The toilet has not changed much since its conception. The only things that have changed, in terms of luxury toilets, are that they have bidets or heated seats, but nothing that can truly improve your life. 

With the smart toilet, Pratt School of Engineering is focused on these key areas of research, including a hands-free device, collection of waste for analysis, technology for tracking of bowel movement characteristics and pathogen surveillance to detect any form of diseases. 

 This isn’t the only form of smart toilet that has been made. In 2018, Panasonic made a toilet in China that would test urine and track the body fat of users. So, what else could they do with toilets? 

Analprints! 

Researchers at Stanford School of Medicine have teamed up with Izen, a Korean toilet company to develop a toilet that can differentiate the users. With sensors, they will take a print of the user’s anoderm and take a print, just like how you unlock your phone with your fingerprint, now you have a personalized toilet. 

Of course, this brings up privacy concerns. What if your school or workplace had these toilets that let them see your health based on urine or stool samples, including a scan of your behind. It is just as weird as going to the bathroom and seeing your boss reach into the bowl and take whatever you just did. Parents might use toilets to test the children, if they are on drugs. 

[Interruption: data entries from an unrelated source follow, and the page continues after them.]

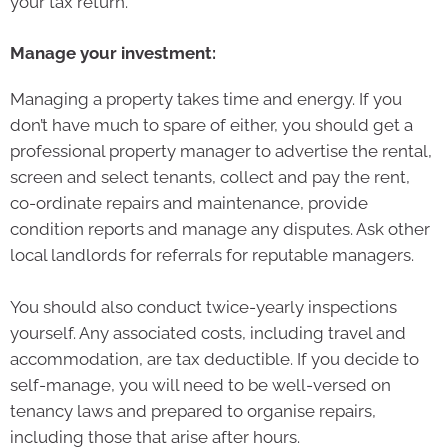
your tax return.
Manage your investment:
Managing a property takes time and energy. If you
don’t have much to spare of either, you should get a
professional property manager to advertise the rental,
screen and select tenants, collect and pay the rent,
co-ordinate repairs and maintenance, provide
condition reports and manage any disputes. Ask other
local landlords for referrals for reputable managers.
You should also conduct twice-yearly inspections
yourself. Any associated costs, including travel and
accommodation, are tax deductible. If you decide to
self-manage, you will need to be well-versed on
tenancy laws and prepared to organise repairs,
including those that arise after hours.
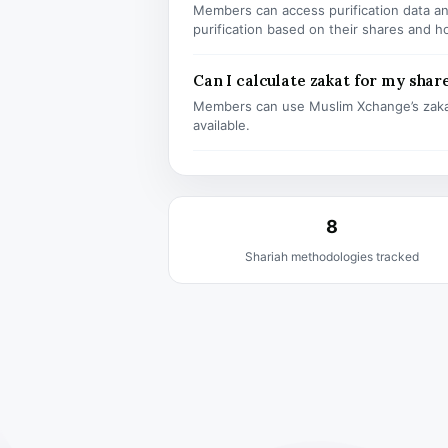
Members can access purification data and
purification based on their shares and h
Can I calculate zakat for my shar
Members can use Muslim Xchange’s zaka
available.
8
Shariah methodologies tracked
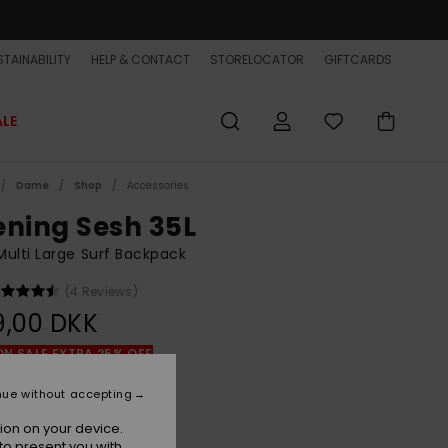
TAINABILITY
HELP & CONTACT
STORELOCATOR
GIFTCARDS
ALE
Dame
Shop
Accessories
ening Sesh 35L
ulti Large Surf Backpack
(4 Reviews)
9,00 DKK
ON SALE EXTRA 25% OFF
nue without accepting
Black/black
r
ion on your device.
to present you with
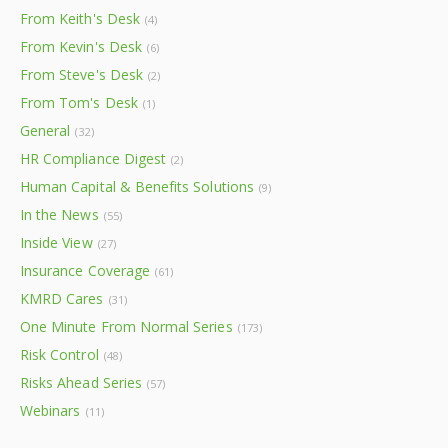
From Keith's Desk
(4)
From Kevin's Desk
(6)
From Steve's Desk
(2)
From Tom's Desk
(1)
General
(32)
HR Compliance Digest
(2)
Human Capital & Benefits Solutions
(9)
In the News
(55)
Inside View
(27)
Insurance Coverage
(61)
KMRD Cares
(31)
One Minute From Normal Series
(173)
Risk Control
(48)
Risks Ahead Series
(57)
Webinars
(11)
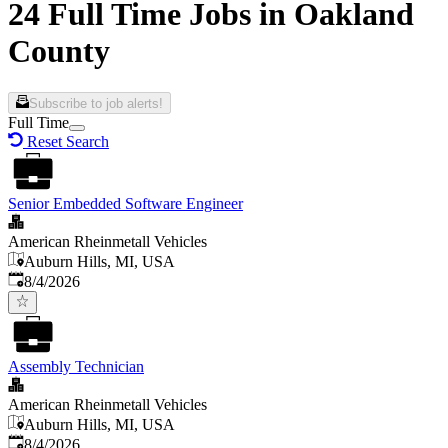
24 Full Time Jobs in Oakland
County
Subscribe to job alerts!
Full Time
Reset Search
Senior Embedded Software Engineer
American Rheinmetall Vehicles
Auburn Hills, MI, USA
Published
:
8/4/2026
Assembly Technician
American Rheinmetall Vehicles
Auburn Hills, MI, USA
Published
:
8/4/2026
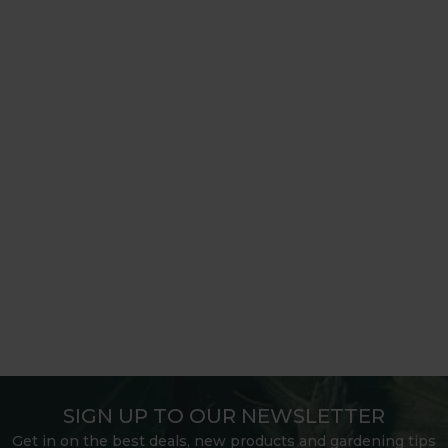
SIGN UP TO OUR NEWSLETTER
Get in on the best deals, new products and gardening tips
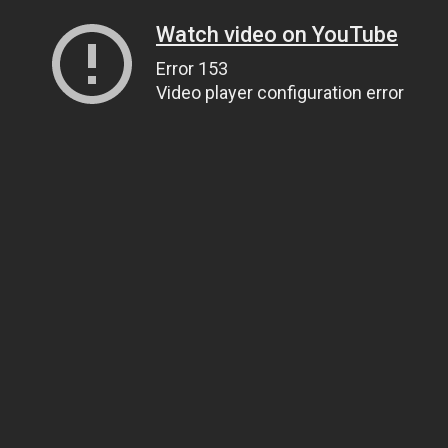
Watch video on YouTube
Error 153
Video player configuration error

There are many instances where this kind of technology can be invasive. Think of what your insurance companies could do if they had access to that information. Yet on their own, in a private home, these can be amazing for users that might not catch onto something fast enough and be able to measure nutrient intake. A smart toilet might be another form of pregnancy test or finding a parasite that is in your body before it can do future harm.     

With homes becoming more and more “smart,” with being able to control your lights, locks and appliances from your phone it is only a matter of time before the toilet is tampered with, but it is the integration into society that we must watch out for. It will not be a long time before we see these as an exceptional part of your home as they are expensive and still being researched.